Un divorce avant l’heure pour Renault-Nissan et Fiat-Chrysler

Suite à la déclaration de FCA (Fiat-Chrysler Automobiles) annonçant son retrait du projet de fusion avec Renault, pour pas moins de 30 milliards d’euros, le ministre du budget français a annoncé hier que les discussions pouvaient éventuellement continuer.

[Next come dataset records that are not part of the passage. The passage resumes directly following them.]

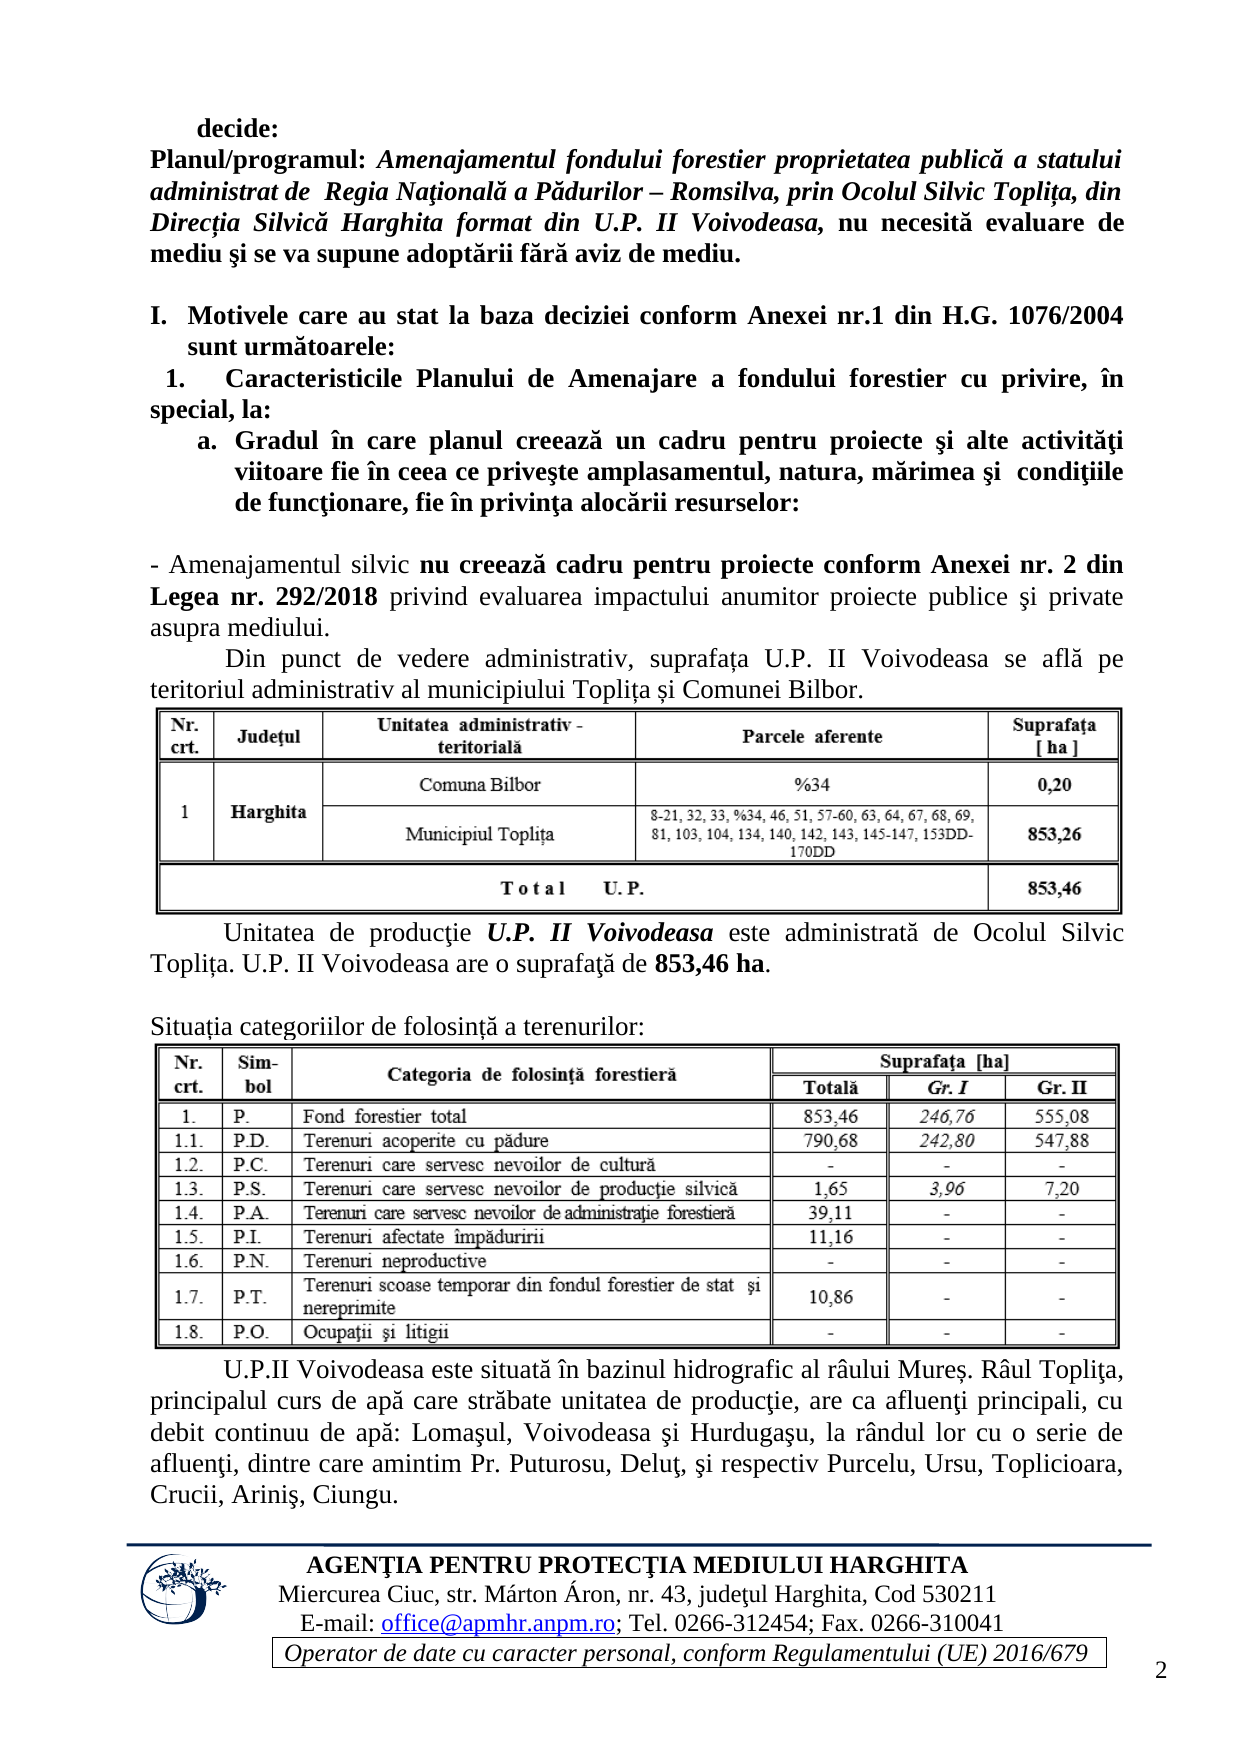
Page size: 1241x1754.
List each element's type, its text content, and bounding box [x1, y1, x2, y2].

list Gradul în care planul creează un cadru pentru proiecte şi alte activităţi viitoare fie în ceea ce priveşte amplasamentul, natura, mărimea şi condiţiile de funcţionare, fie în privinţa alocării resurselor: [197, 424, 1125, 517]
list Motivele care au stat la baza deciziei conform Anexei nr.1 din H.G. 1076/2004 sunt următoarele: [150, 299, 1125, 362]
text Planul/programul: Amenajamentul fondului forestier proprietatea publică a statului administrat de Regia Naţională a Pădurilor – Romsilva, prin Ocolul Silvic Toplița, din Direcția Silvică Harghita format din U.P. II Voivodeasa, nu necesită evaluare de mediu şi se va supune adoptării fără aviz de mediu. [150, 144, 1125, 268]
text Situația categoriilor de folosință a terenurilor: [150, 1009, 1125, 1040]
text Din punct de vedere administrativ, suprafața U.P. II Voivodeasa se află pe teritoriul administrativ al municipiului Toplița și Comunei Bilbor. [150, 642, 1125, 704]
text U.P.II Voivodeasa este situată în bazinul hidrografic al râului Mureș. Râul Topliţa, principalul curs de apă care străbate unitatea de producţie, are ca afluenţi principali, cu debit continuu de apă: Lomaşul, Voivodeasa şi Hurdugaşu, la rândul lor cu o serie de afluenţi, dintre care amintim Pr. Puturosu, Deluţ, şi respectiv Purcelu, Ursu, Toplicioara, Crucii, Ariniş, Ciungu. [150, 1354, 1125, 1509]
text - Amenajamentul silvic nu creează cadru pentru proiecte conform Anexei nr. 2 din Legea nr. 292/2018 privind evaluarea impactului anumitor proiecte publice şi private asupra mediului. [150, 548, 1125, 642]
list Caracteristicile Planului de Amenajare a fondului forestier cu privire, în special, la: [150, 362, 1125, 424]
text Unitatea de producţie U.P. II Voivodeasa este administrată de Ocolul Silvic Toplița. U.P. II Voivodeasa are o suprafaţă de 853,46 ha. [150, 917, 1125, 978]
text decide: [150, 112, 1125, 144]
picture [150, 1040, 1125, 1354]
picture [150, 704, 1125, 917]
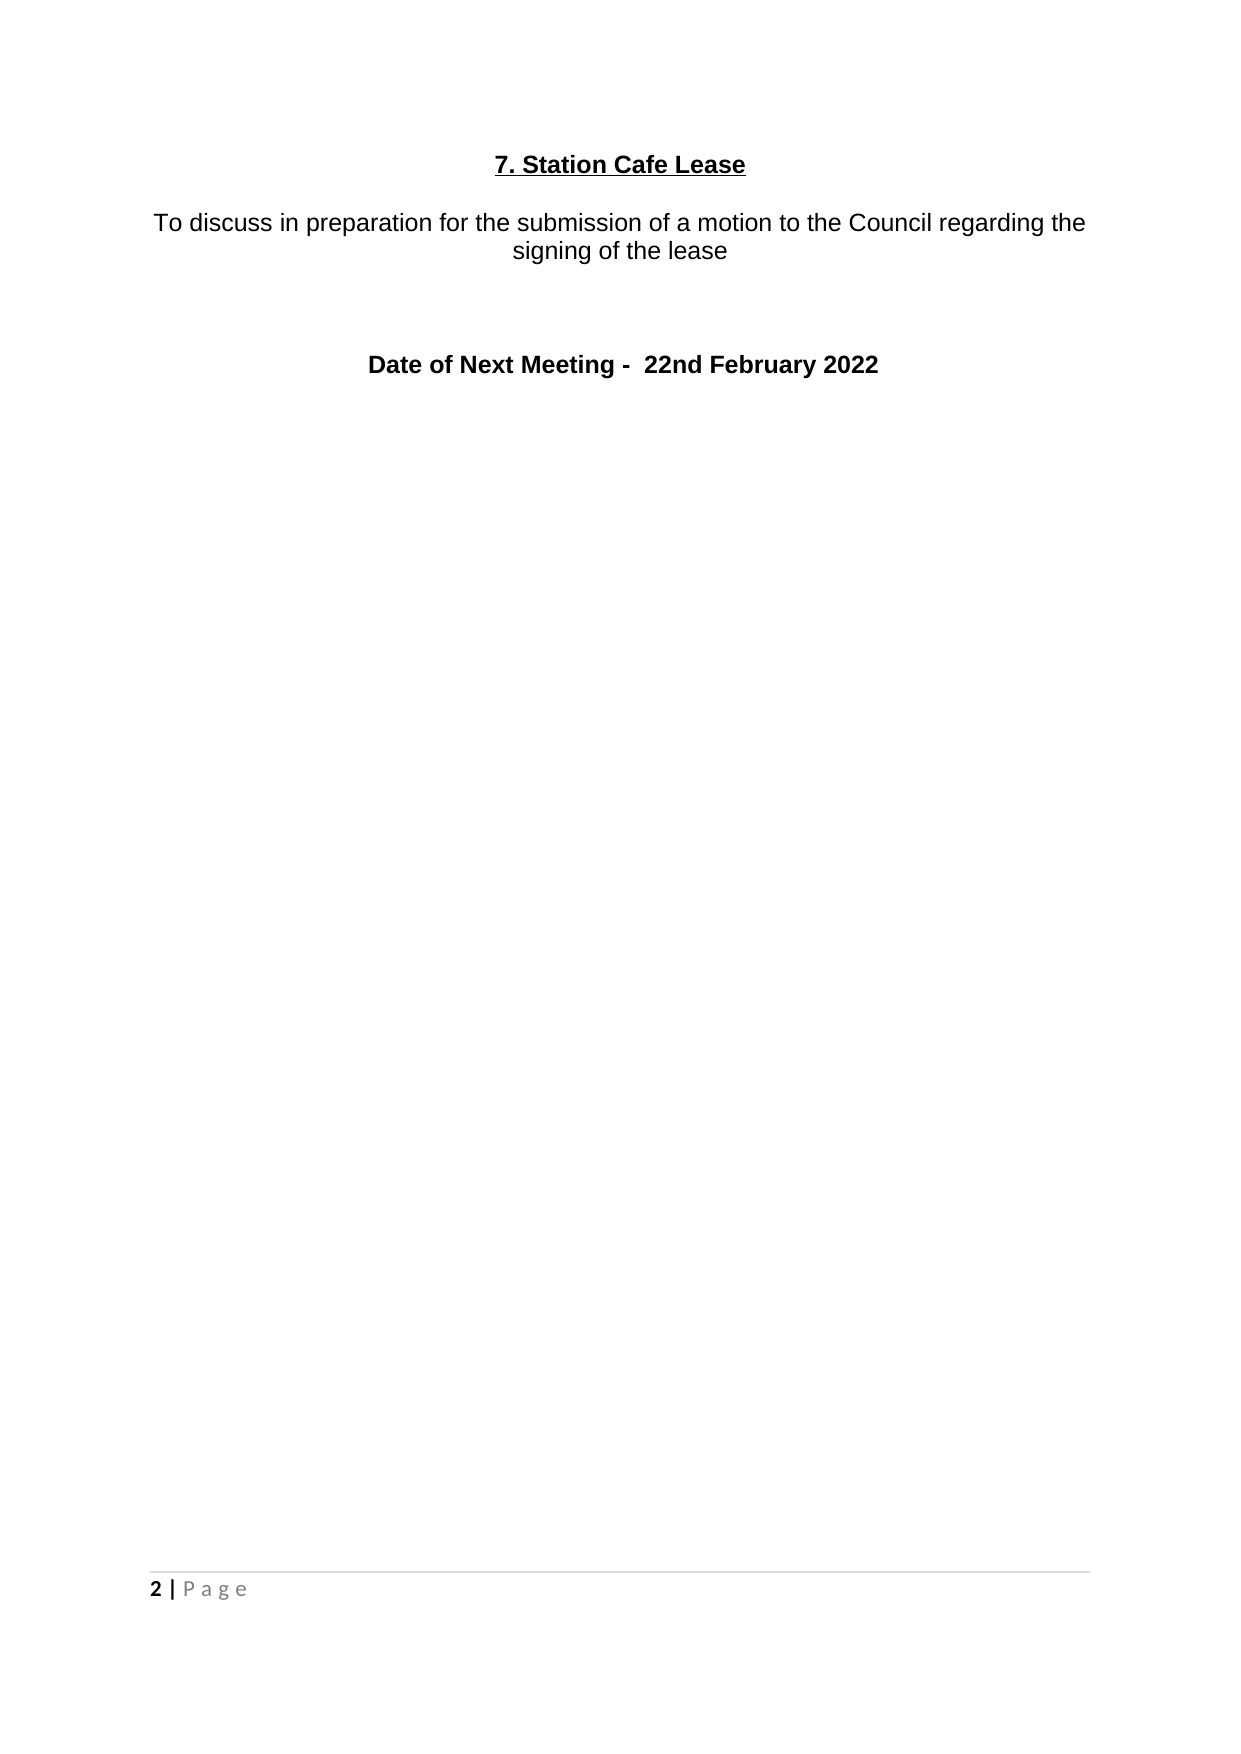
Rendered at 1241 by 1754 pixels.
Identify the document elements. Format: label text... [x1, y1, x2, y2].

text Date of Next Meeting - 22nd February 2022 [150, 351, 1090, 379]
text 7. Station Cafe Lease [150, 150, 1090, 179]
text To discuss in preparation for the submission of a motion to the Council regarding the signing of the lease [150, 207, 1090, 265]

Selon Gérald Darmanin, les échanges entre les deux grands groupes pourraient « reprendre dans les prochains temps… Il ne faut pas fermer la porte, il faut continuer à travailler ». Cette réponse faites sur France Info suit l’annonce de Fiat-Chrysler faite dans la nuit et annonçant le retrait du géant de l’automobile du projet de fusion.

Toujours selon le ministre de l’Action et des Comptes publics « Demander du temps pour un mariage, c’est normal… Un peu de réflexion permet sans doute de mieux comprendre la mariée… Si demain Fiat revient à rediscuter, je suis certain que par la voix de Bruno Le Maire nous continuerons les discussions ».

De son côté, le ministre de l’Économie, Bruno Le Maire, a noté la déclaration de FCA ainsi que sa décision. Alors qu’un accord semblait se dessiner assez rapidement, tout a volé en éclat subitement suite à la déclaration du groupe Américano-Italien. Selon ce dernier, les « conditions politiques » n’étaient pas adéquates en France. Le cabinet de Bruno Le Maire s’est d’ailleurs exprimé sur le sujet « Nous assumons de nous donner le temps nécessaire et approprié pour travailler ».

Pour continuer sur les déclarations de Gérald Darmanin, l’État français assume son rôle de protection de l’emploi industriel sur le territoire et a donc demandé en conséquence des garanties spécifiques qui ne semblent pas être réunies. Selon le ministre « Si on ne l’avait pas fait, et que dans quelques mois nous nous serions tous aperçus qu’il y avait des restructurations et des emplois en moins en France, vous auriez dit que nous n’aurions pas protégé les intérêts des Français et des emplois français. ». En conclusion, « La France défend les intérêts des Français ».